▶ [Exercise description] If a record holds a picture, leave the picture out and print everything else exactly.

▶ [Input records]
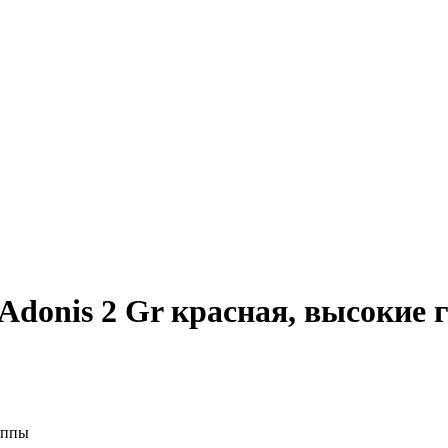
Adonis 2 Gr красная, высокие
уппы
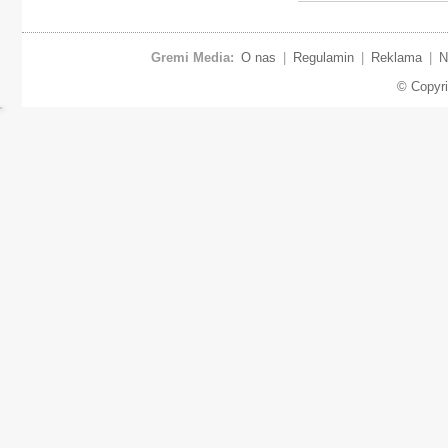
Gremi Media:
O nas
|
Regulamin
|
Reklama
|
N
© Copyr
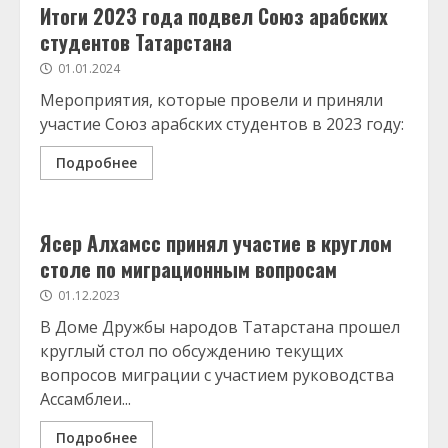
Итоги 2023 года подвел Союз арабских
студентов Татарстана
01.01.2024
Мероприятия, которые провели и приняли
участие Союз арабских студентов в 2023 году:
Подробнее
Ясер Алхамсс принял участие в круглом
столе по миграционным вопросам
01.12.2023
В Доме Дружбы народов Татарстана прошел
круглый стол по обсуждению текущих
вопросов миграции с участием руководства
Ассамблеи...
Подробнее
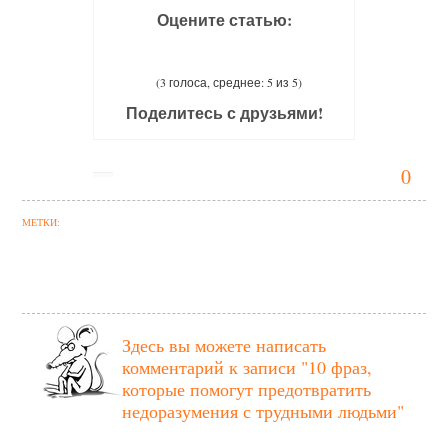
Оцените статью:
(3 голоса, среднее: 5 из 5)
Поделитесь с друзьями!
0
МЕТКИ:
Здесь вы можете написать
комментарий к записи
"10 фраз,
которые помогут предотвратить
недоразумения с трудными людьми"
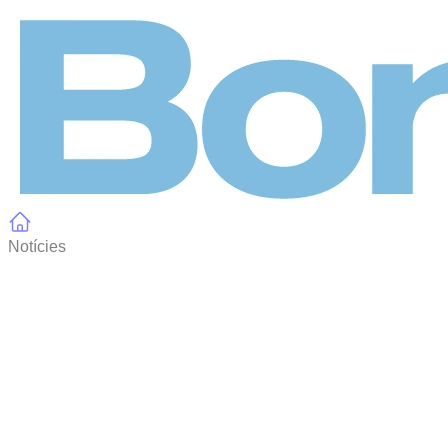
Panell de gestió de galetes
Notícies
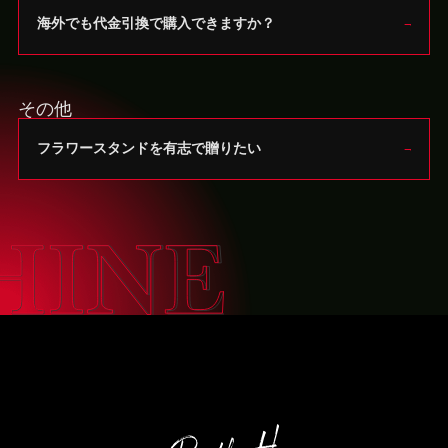
海外でも代金引換で購入できますか？
その他
フラワースタンドを有志で贈りたい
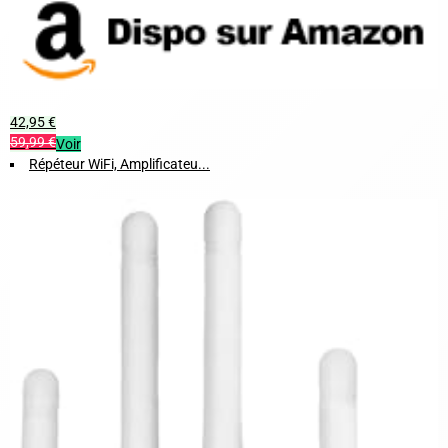
42,95 €
59,99 €
Voir
Répéteur WiFi, Amplificateu...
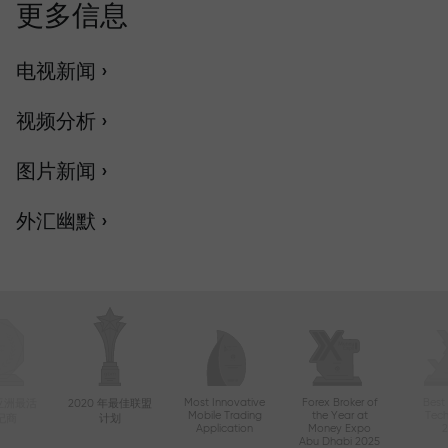
更多信息
电视新闻 ›
视频分析 ›
图片新闻 ›
外汇幽默 ›
Most Innovative
Forex Broker of
Best
年亚洲最活
2020 年最佳联盟
Mobile Trading
the Year at
Tec
纪商
计划
Application
Money Expo
Abu Dhabi 2025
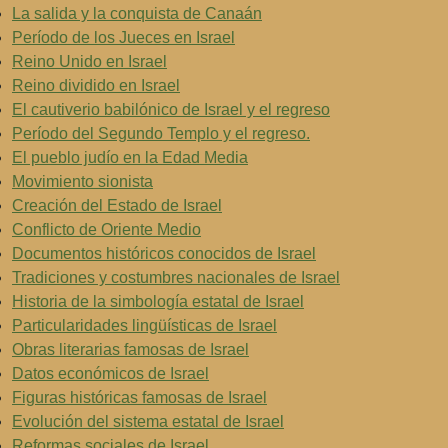
La salida y la conquista de Canaán
Período de los Jueces en Israel
Reino Unido en Israel
Reino dividido en Israel
El cautiverio babilónico de Israel y el regreso
Período del Segundo Templo y el regreso.
El pueblo judío en la Edad Media
Movimiento sionista
Creación del Estado de Israel
Conflicto de Oriente Medio
Documentos históricos conocidos de Israel
Tradiciones y costumbres nacionales de Israel
Historia de la simbología estatal de Israel
Particularidades lingüísticas de Israel
Obras literarias famosas de Israel
Datos económicos de Israel
Figuras históricas famosas de Israel
Evolución del sistema estatal de Israel
Reformas sociales de Israel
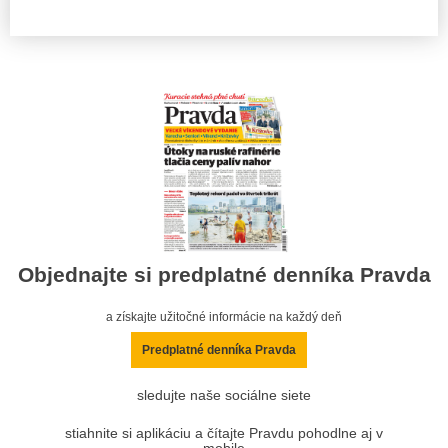
Objednajte si predplatné denníka Pravda
a získajte užitočné informácie na každý deň
Predplatné denníka Pravda
sledujte naše sociálne siete
stiahnite si aplikáciu a čítajte Pravdu pohodlne aj v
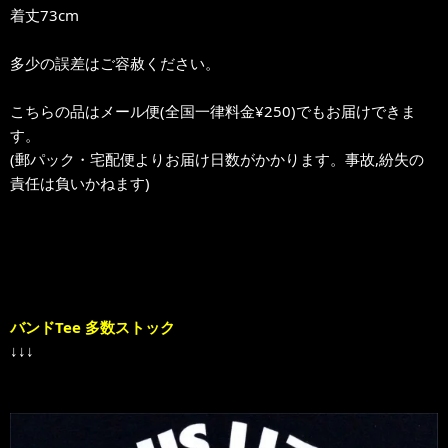
着丈73cm
多少の誤差はご容赦ください。
こちらの品はメール便(全国一律料金¥250)でもお届けできま
す。
(郵パック・宅配便よりお届け日数がかかります。事故,紛失の
責任は負いかねます)
バンドTee 多数ストック
↓↓↓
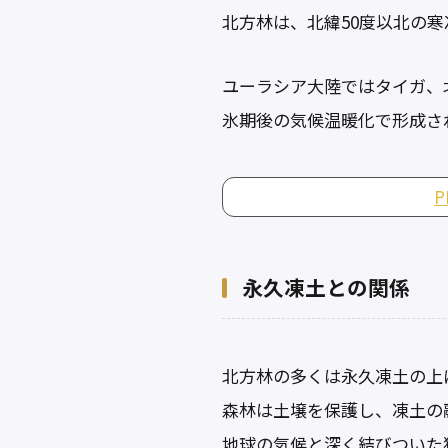
北方林は、北緯50度以北の
ユーラシア大陸ではタイガ、
氷期後の気候温暖化で形成さ
永久凍土との関係
北方林の多くは永久凍土の上
森林は土壌を保護し、凍土の
地球の気候と深く結びついた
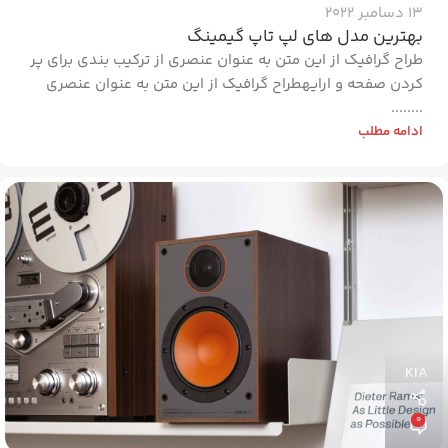
13 دسامبر 2022
بهترین مدل های لپ تاپ گیمینگ
طراح گرافیک از این متن به عنوان عنصری از ترکیب بندی برای پر
کردن صفحه و ارایهطراح گرافیک از این متن به عنوان عنصری
........
ادامه مطلب
KIA
0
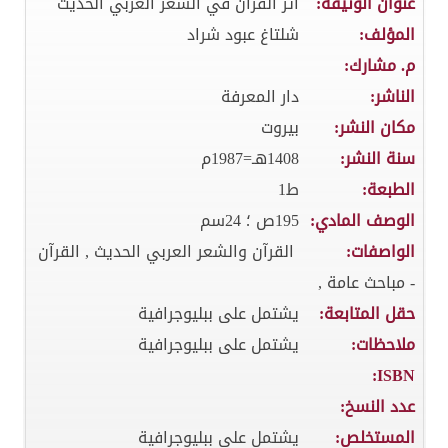
عنوان الوثيقة:
اثر القرآن في الشعر العربي الحديث
المؤلف:
شلتاغ عبود شراد
م. مشارك:
الناشر:
دار المعرفة
مكان النشر:
بيروت
سنة النشر:
1408هـ=1987م
الطبعة:
ط1
الوصف المادي:
195ص ؛ 24سم
الواصفات:
القرآن والشعر العربي الحديث , القرآن
- مباحث عامة ,
حقل المتابعة:
يشتمل على ببليوجرافية
ملاحظات:
يشتمل على ببليوجرافية
ISBN:
عدد النسخ:
المستخلص:
يشتمل على ببليوجرافية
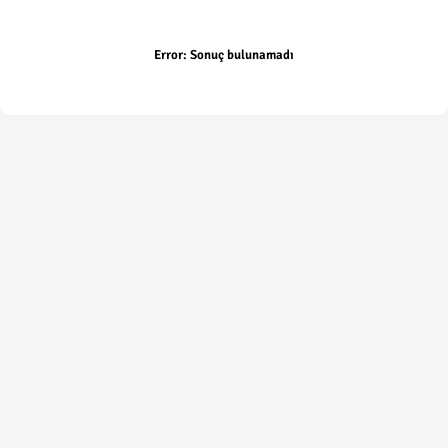
Error:
Sonuç bulunamadı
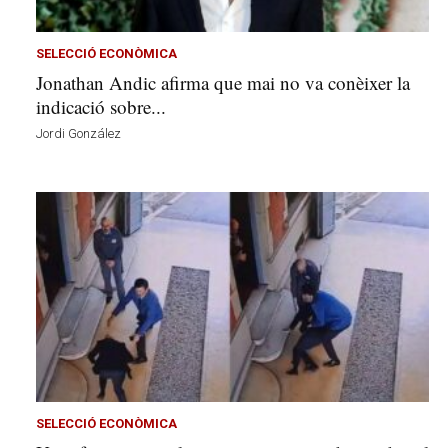
v
u
i
SELECCIÓ ECONÒMICA
Jonathan Andic afirma que mai no va conèixer la
indicació sobre...
Jordi González
SELECCIÓ ECONÒMICA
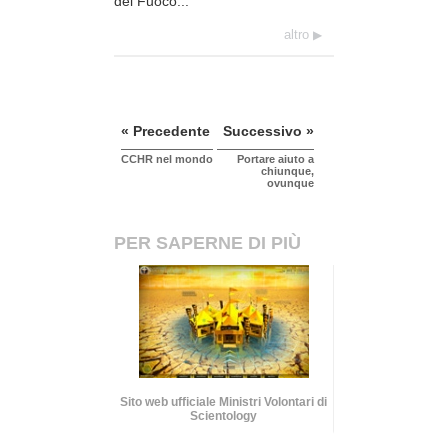
del Fuoco...
altro
« Precedente
Successivo »
CCHR nel mondo
Portare aiuto a
chiunque,
ovunque
PER SAPERNE DI PIÙ
Sito web ufficiale Ministri Volontari di
Scientology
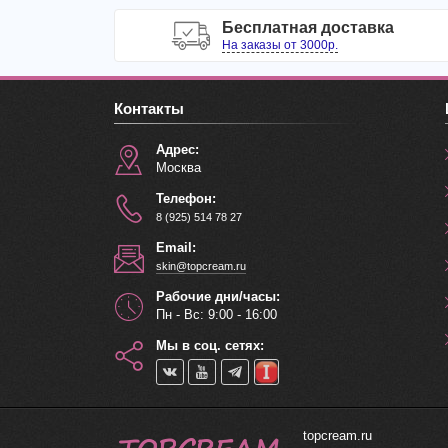
Бесплатная доставка
На заказы от 3000р.
Контакты
Адрес:
Москва
Телефон:
8 (925) 514 78 27
Email:
skin@topcream.ru
Рабочие дни/часы:
Пн - Вс: 9:00 - 16:00
Мы в соц. сетях:
topcream.ru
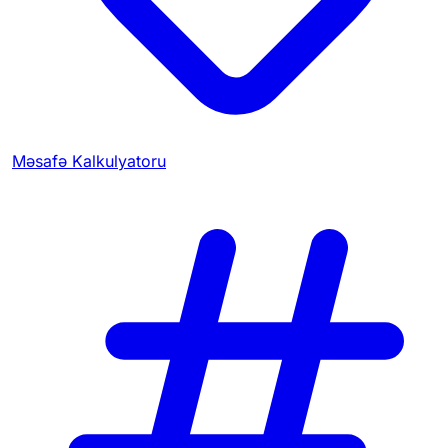
Məsafə Kalkulyatoru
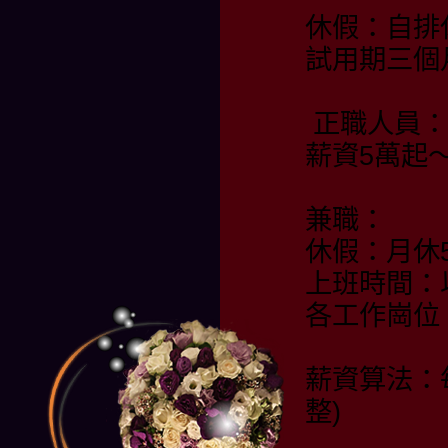
休假：自排
試用期三個
正職人員：
薪資5萬起
兼職：
休假：月休
上班時間：
各工作崗位
薪資算法：
整)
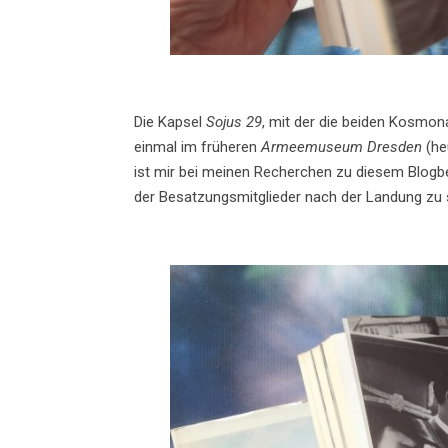
Die Kapsel
Sojus 29
, mit der die beiden Kosmon
einmal im früheren
Armeemuseum Dresden
(he
ist mir bei meinen Recherchen zu diesem Blogbei
der Besatzungsmitglieder nach der Landung zu 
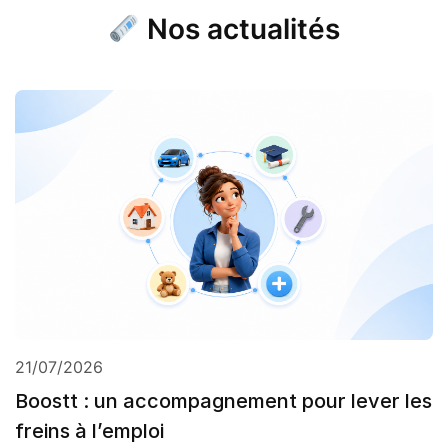
Nos actualités
21/07/2026
Boostt : un accompagnement pour lever les
freins à l’emploi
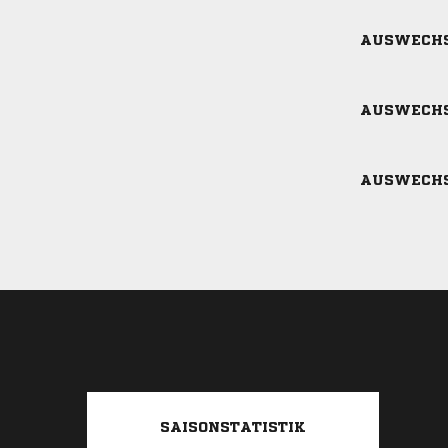
AUSWECH
AUSWECH
AUSWECH
SAISONSTATISTIK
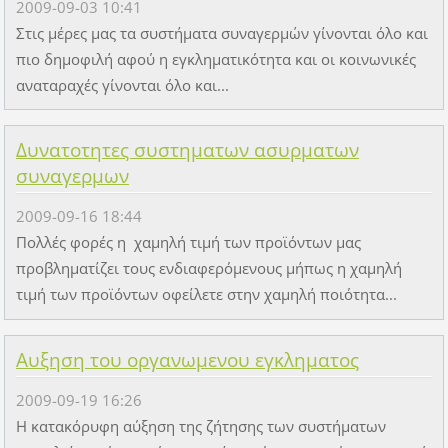
2009-09-03 10:41
Στις μέρες μας τα συστήματα συναγερμών γίνονται όλο και
πιο δημοφιλή αφού η εγκληματικότητα και οι κοινωνικές
αναταραχές γίνονται όλο και...
Δυνατοτητες συστηματων ασυρματων
συναγερμων
2009-09-16 18:44
Πολλές φορές η χαμηλή τιμή των προϊόντων μας
προβληματίζει τους ενδιαφερόμενους μήπως η χαμηλή
τιμή των προϊόντων οφείλετε στην χαμηλή ποιότητα...
Αυξηση του οργανωμενου εγκληματος
2009-09-19 16:26
Η κατακόρυφη αύξηση της ζήτησης των συστήματων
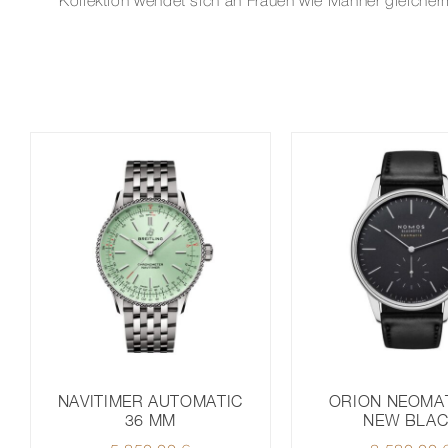
Kollektion wendet sich an Frauen wie Männer gleicher
NAVITIMER AUTOMATIC
ORION NEOMAT
36 MM
NEW BLA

▶ [Result]
Adonis 2 Gr красная, высокие
уппы
Gremi Media:
O nas
|
Regulamin
|
Reklama
|
N
© Copyr
Итоги 2023 года подвел Союз арабских
студентов Татарстана
01.01.2024
Мероприятия, которые провели и приняли
участие Союз арабских студентов в 2023 году:
Подробнее
Ясер Алхамсс принял участие в круглом
столе по миграционным вопросам
01.12.2023
В Доме Дружбы народов Татарстана прошел
круглый стол по обсуждению текущих
вопросов миграции с участием руководства
Ассамблеи...
Подробнее
Оцените статью:
(3 голоса, среднее: 5 из 5)
Поделитесь с друзьями!
0
МЕТКИ:
Здесь вы можете написать
комментарий к записи
"10 фраз,
которые помогут предотвратить
недоразумения с трудными людьми"
Panell de gestió de galetes
Notícies
海外でも代金引換で購入できますか？
その他
フラワースタンドを有志で贈りたい
42,95 €
59,99 €
Voir
Répéteur WiFi, Amplificateu...
更多信息
电视新闻 ›
视频分析 ›
图片新闻 ›
外汇幽默 ›
Most Innovative
Forex Broker of
Best
年亚洲最活
2020 年最佳联盟
Mobile Trading
the Year at
Tec
纪商
计划
Application
Money Expo
Abu Dhabi 2025
La salida y la conquista de Canaán
Período de los Jueces en Israel
Reino Unido en Israel
Reino dividido en Israel
El cautiverio babilónico de Israel y el regreso
Período del Segundo Templo y el regreso.
El pueblo judío en la Edad Media
Movimiento sionista
Creación del Estado de Israel
Conflicto de Oriente Medio
Documentos históricos conocidos de Israel
Tradiciones y costumbres nacionales de Israel
Historia de la simbología estatal de Israel
Particularidades lingüísticas de Israel
Obras literarias famosas de Israel
Datos económicos de Israel
Figuras históricas famosas de Israel
Evolución del sistema estatal de Israel
Reformas sociales de Israel
Objednajte si predplatné denníka Pravda
a získajte užitočné informácie na každý deň
Predplatné denníka Pravda
sledujte naše sociálne siete
stiahnite si aplikáciu a čítajte Pravdu pohodlne aj v
着丈73cm
多少の誤差はご容赦ください。
こちらの品はメール便(全国一律料金¥250)でもお届けできま
す。
(郵パック・宅配便よりお届け日数がかかります。事故,紛失の
責任は負いかねます)
バンドTee 多数ストック
↓↓↓
北方林は、北緯50度以北の
ユーラシア大陸ではタイガ、
氷期後の気候温暖化で形成さ
永久凍土との関係
北方林の多くは永久凍土の上
森林は土壌を保護し、凍土の
地球の気候と深く結びついた
13 دسامبر 2022
بهترین مدل های لپ تاپ گیمینگ
طراح گرافیک از این متن به عنوان عنصری از ترکیب بندی برای پر
کردن صفحه و ارایهطراح گرافیک از این متن به عنوان عنصری
........
ادامه مطلب
KIA
0
عنوان الوثيقة:
اثر القرآن في الشعر العربي الحديث
المؤلف:
شلتاغ عبود شراد
م. مشارك:
الناشر:
دار المعرفة
مكان النشر:
بيروت
سنة النشر:
1408هـ=1987م
الطبعة:
ط1
الوصف المادي:
195ص ؛ 24سم
الواصفات:
القرآن والشعر العربي الحديث , القرآن
- مباحث عامة ,
حقل المتابعة:
يشتمل على ببليوجرافية
ملاحظات:
يشتمل على ببليوجرافية
ISBN:
عدد النسخ:
المستخلص:
يشتمل على ببليوجرافية
Error:
Sonuç bulunamadı
v
u
i
SELECCIÓ ECONÒMICA
Jonathan Andic afirma que mai no va conèixer la
indicació sobre...
Jordi González
SELECCIÓ ECONÒMICA
del Fuoco...
altro
« Precedente
Successivo »
CCHR nel mondo
Portare aiuto a
chiunque,
ovunque
PER SAPERNE DI PIÙ
Sito web ufficiale Ministri Volontari di
Scientology
Бесплатная доставка
На заказы от 3000р.
Контакты
Адрес:
Москва
Телефон:
8 (925) 514 78 27
Email:
skin@topcream.ru
Рабочие дни/часы:
Пн - Вс: 9:00 - 16:00
Мы в соц. сетях:
topcream.ru
Məsafə Kalkulyatoru
休假：自排
試用期三個
正職人員：
薪資5萬起
兼職：
休假：月休
上班時間：
各工作崗位
薪資算法：
整)
Die Kapsel
Sojus 29
, mit der die beiden Kosmon
einmal im früheren
Armeemuseum Dresden
(he
ist mir bei meinen Recherchen zu diesem Blogbei
der Besatzungsmitglieder nach der Landung zu 
Nos actualités
21/07/2026
Boostt : un accompagnement pour lever les
freins à l’emploi
AUSWECH
AUSWECH
AUSWECH
SAISONSTATISTIK
2009-09-03 10:41
Στις μέρες μας τα συστήματα συναγερμών γίνονται όλο και
πιο δημοφιλή αφού η εγκληματικότητα και οι κοινωνικές
αναταραχές γίνονται όλο και...
Δυνατοτητες συστηματων ασυρματων
συναγερμων
2009-09-16 18:44
Πολλές φορές η χαμηλή τιμή των προϊόντων μας
προβληματίζει τους ενδιαφερόμενους μήπως η χαμηλή
τιμή των προϊόντων οφείλετε στην χαμηλή ποιότητα...
Αυξηση του οργανωμενου εγκληματος
2009-09-19 16:26
Η κατακόρυφη αύξηση της ζήτησης των συστήματων
Kollektion wendet sich an Frauen wie Männer gleicher
NAVITIMER AUTOMATIC
ORION NEOMAT
36 MM
NEW BLA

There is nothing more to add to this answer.